WHAT THE EXERCISE ASKS: When the line containing "vfov_deg: 36.2" appears in the entries below, begin printing there and stop after the line containing "focal_mm: 55"; print each of those lines exactly and no other line.

[Intrinsic camera parameters]
[Start of section]

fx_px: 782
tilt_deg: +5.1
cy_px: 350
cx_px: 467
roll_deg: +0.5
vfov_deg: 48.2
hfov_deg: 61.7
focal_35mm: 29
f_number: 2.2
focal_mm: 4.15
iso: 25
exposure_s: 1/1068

[End of section]
[Start of section]

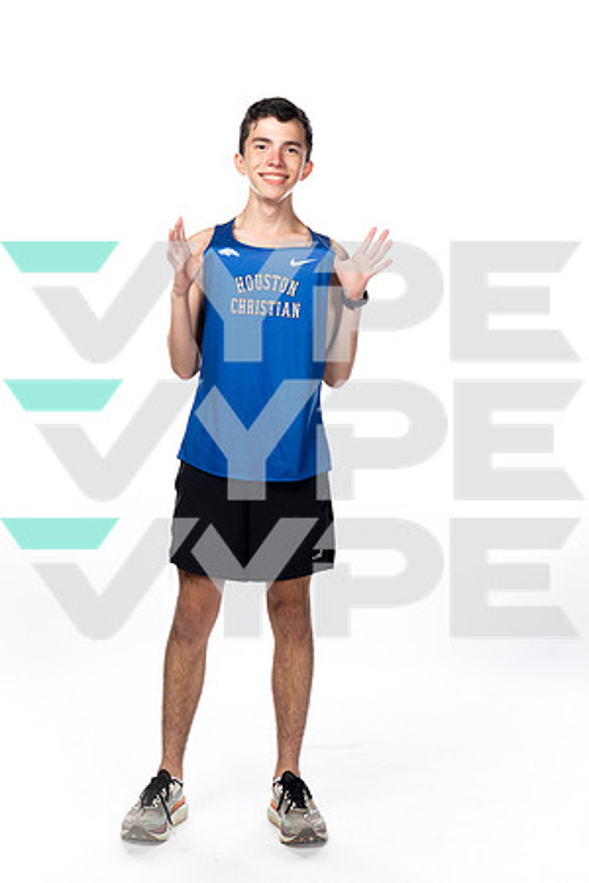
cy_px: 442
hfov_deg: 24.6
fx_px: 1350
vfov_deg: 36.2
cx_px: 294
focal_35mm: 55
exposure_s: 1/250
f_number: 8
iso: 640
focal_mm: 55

[End of section]
[Start of section]

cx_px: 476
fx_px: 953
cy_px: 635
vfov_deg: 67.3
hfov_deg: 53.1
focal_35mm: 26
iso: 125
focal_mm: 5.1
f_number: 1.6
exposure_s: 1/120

[End of section]

WRITTEN SOLUTION:
vfov_deg: 36.2
cx_px: 294
focal_35mm: 55
exposure_s: 1/250
f_number: 8
iso: 640
focal_mm: 55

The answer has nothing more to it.